Elegantissimo, potente e complesso.
Esame gustativo: Secco,
caldo, abbastanza morbido e con buon nerbo acido tale da non renderlo
pesante. Spesso sotto il palato con tannino in abbondanza che, tondo, ben
ruota tra papille e palato. E' di gran corpo, quasi robusto (i bordi del
bicchiere, dopo qualche sorso, restano appiccicaticci), l'equilibrio è
stato raggiunto ed il finale, di confettura scura è potente ed
eccellente... lunghissimo.
Stato evolutivo: Maturo.
Giudizio finale: Mostro
di potenza, modello di eleganza, ennesimo esempio di come Sangiovese e
Cabernet Sauvignon si sposino felicemente.
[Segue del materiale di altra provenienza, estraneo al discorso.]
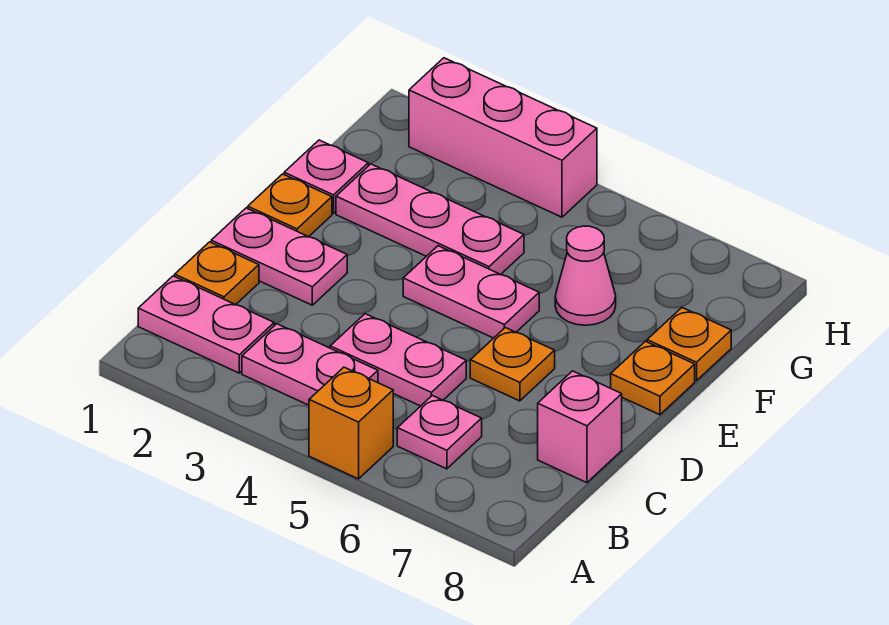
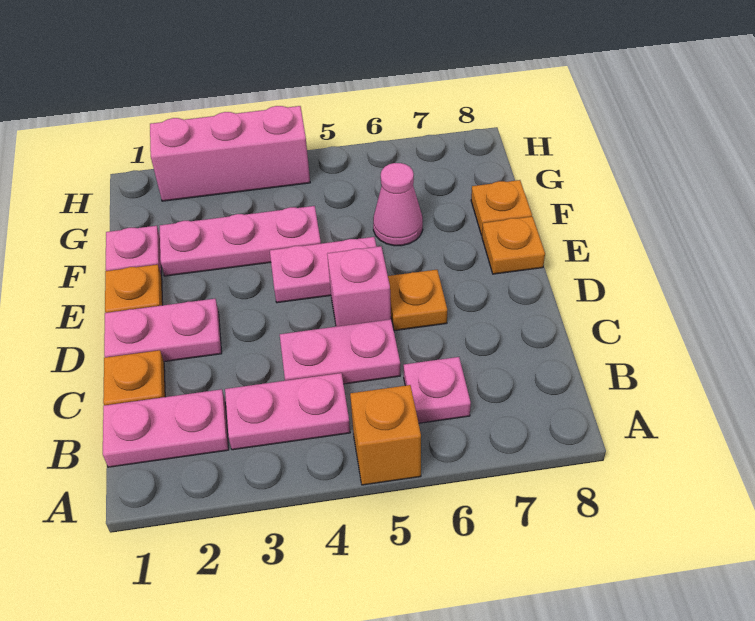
pink 1x1 brick [538,371,622,483] -> pink 1x1 brick moved to [327,246,391,327]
E' già equilibrato e maturo ma
reggerà ancora a lungo. Da stappare con qualche ora di
anticipo e/o caraffare prima di servire, in ampi bicchieri da Bordeaux, da
Brunello o, meglio ancora, da Syrah.
Abbinamenti:
Selvaggina da pelo o meglio ancora da piuma: fagiano, ma anche piccione se
non si disponesse di selvaggina. Faraona al coulis di ribes neri. Formaggi
saporosi e stagionati, anche formaggi piccanti con miele di castagno.